● **Enunciado**
Copie sem nenhuma alteração o trecho do texto sobre a votação do pacote contra o crime na Alerj, começando nas palavras "Monitoramento com reconhecimento" e parando depois de "ou grave ameaça.".

● **Texto de leitura**
A Assembleia Legislativa do Estado do Rio de Janeiro (Alerj) deve concluir na próxima terça-feira (16) a votação do Pacote de Enfrentamento ao Crime (PEC-RJ), proposto pelo presidente da Casa, deputado Rodrigo Bacellar (União Brasil). Organizações civis reunidas no Fórum Popular de Segurança Pública do Estado do Rio de Janeiro (FPOPSEG) alertam que o texto pode acentuar a violência estatal contra a população negra.
Monitoramento com reconhecimento facial
Entre as medidas, o projeto cria o Sistema Estadual de Cerco Eletrônico Inteligente, que utilizará inteligência artificial, reconhecimento facial, geolocalização e análise de dados para vigiar pessoas reincidentes em crimes cometidos com violência ou grave ameaça.

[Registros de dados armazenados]
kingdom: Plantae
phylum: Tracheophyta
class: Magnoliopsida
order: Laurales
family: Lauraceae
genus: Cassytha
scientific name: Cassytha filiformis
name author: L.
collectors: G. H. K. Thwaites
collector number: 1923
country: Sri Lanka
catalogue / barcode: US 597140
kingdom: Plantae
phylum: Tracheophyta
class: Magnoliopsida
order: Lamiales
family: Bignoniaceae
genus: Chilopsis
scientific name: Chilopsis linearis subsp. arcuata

● **Resolução**
Monitoramento com reconhecimento facial
Entre as medidas, o projeto cria o Sistema Estadual de Cerco Eletrônico Inteligente, que utilizará inteligência artificial, reconhecimento facial, geolocalização e análise de dados para vigiar pessoas reincidentes em crimes cometidos com violência ou grave ameaça.